Global Tests for Smoothed Functions in Mean Field Variational Additive Models

TL;DR

This paper develops a global testing framework for smoothed and functional effects in additive models using variational Bayesian methods, enabling efficient inference with good frequentist properties.

Contribution

It introduces a novel global testing procedure for smoothed and functional effects within the variational Bayesian framework, applicable to Gaussian and binary models.

Findings

Test maintains good frequentist properties

Applicable to Gaussian and binary additive models

Effective in diverse data scenarios

Abstract

Variational regression methods are an increasingly popular tool for their efficient estimation of complex.
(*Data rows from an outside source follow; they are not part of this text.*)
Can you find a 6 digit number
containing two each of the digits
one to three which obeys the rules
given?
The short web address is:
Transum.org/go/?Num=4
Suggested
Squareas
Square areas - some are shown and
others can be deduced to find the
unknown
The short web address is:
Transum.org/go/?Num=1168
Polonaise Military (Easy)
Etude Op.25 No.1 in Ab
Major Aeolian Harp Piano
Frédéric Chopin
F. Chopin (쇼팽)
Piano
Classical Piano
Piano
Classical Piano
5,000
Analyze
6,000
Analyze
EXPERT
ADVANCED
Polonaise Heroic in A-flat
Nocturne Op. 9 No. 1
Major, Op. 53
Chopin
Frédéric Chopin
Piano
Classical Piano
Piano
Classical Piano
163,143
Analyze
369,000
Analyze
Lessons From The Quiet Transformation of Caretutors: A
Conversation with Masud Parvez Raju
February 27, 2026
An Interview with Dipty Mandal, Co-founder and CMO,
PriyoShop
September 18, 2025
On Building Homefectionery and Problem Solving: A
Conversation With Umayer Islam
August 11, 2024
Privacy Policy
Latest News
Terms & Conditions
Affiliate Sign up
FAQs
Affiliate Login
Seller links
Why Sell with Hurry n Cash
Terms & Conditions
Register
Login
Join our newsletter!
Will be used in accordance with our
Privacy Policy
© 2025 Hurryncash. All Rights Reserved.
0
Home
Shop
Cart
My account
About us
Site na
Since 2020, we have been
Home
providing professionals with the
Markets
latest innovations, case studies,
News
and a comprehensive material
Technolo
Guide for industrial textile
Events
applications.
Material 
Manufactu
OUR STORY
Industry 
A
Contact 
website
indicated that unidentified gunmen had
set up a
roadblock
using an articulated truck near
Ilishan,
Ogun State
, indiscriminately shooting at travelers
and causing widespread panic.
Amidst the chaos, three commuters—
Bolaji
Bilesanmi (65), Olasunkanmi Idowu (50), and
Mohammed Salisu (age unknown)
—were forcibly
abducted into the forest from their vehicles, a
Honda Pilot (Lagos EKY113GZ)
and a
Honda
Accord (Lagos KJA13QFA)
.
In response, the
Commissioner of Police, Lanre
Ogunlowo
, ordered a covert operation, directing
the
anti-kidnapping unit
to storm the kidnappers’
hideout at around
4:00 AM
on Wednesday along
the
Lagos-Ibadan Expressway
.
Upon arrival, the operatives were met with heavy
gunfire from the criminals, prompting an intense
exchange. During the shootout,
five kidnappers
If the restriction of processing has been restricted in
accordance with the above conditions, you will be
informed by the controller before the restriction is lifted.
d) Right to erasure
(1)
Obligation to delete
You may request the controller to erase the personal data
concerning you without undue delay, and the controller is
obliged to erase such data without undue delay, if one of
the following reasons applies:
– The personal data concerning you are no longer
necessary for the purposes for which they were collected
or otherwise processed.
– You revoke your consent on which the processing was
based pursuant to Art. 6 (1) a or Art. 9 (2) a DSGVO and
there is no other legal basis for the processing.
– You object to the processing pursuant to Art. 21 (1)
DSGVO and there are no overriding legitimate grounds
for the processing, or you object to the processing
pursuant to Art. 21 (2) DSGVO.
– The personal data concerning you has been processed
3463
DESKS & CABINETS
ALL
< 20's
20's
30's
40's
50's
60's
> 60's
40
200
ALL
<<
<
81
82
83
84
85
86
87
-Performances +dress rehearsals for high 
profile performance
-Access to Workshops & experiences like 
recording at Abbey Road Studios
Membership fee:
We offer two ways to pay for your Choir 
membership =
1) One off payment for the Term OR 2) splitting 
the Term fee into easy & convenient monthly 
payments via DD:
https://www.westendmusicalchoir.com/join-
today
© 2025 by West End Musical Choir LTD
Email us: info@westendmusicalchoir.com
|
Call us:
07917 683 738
Given the mixed model representation of penalized effects, additive regression models with smoothed effects and scalar-on-function regression models can be fit relatively efficiently in a variational framework. However, inferential procedures for smoothed and functional effects in such a context is limited. We demonstrate that by using the Mean Field Variational Bayesian (MFVB) approximation to the additive model and the subsequent Coordinate Ascent Variational Inference (CAVI) algorithm, we can obtain a form of the estimated effects required of a Frequentist test for semiparametric curves. We establish MFVB approximations and CAVI algorithms for both Gaussian and binary additive models with an arbitrary number of smoothed and functional effects. We then derive a global testing framework for smoothed and functional effects. Our empirical study demonstrates that the test maintains good Frequentist properties in the variational framework and can be used to directly test results from a converged, MFVB approximation and CAVI algorithm. We illustrate the applicability of this approach in a wide range of data illustrations.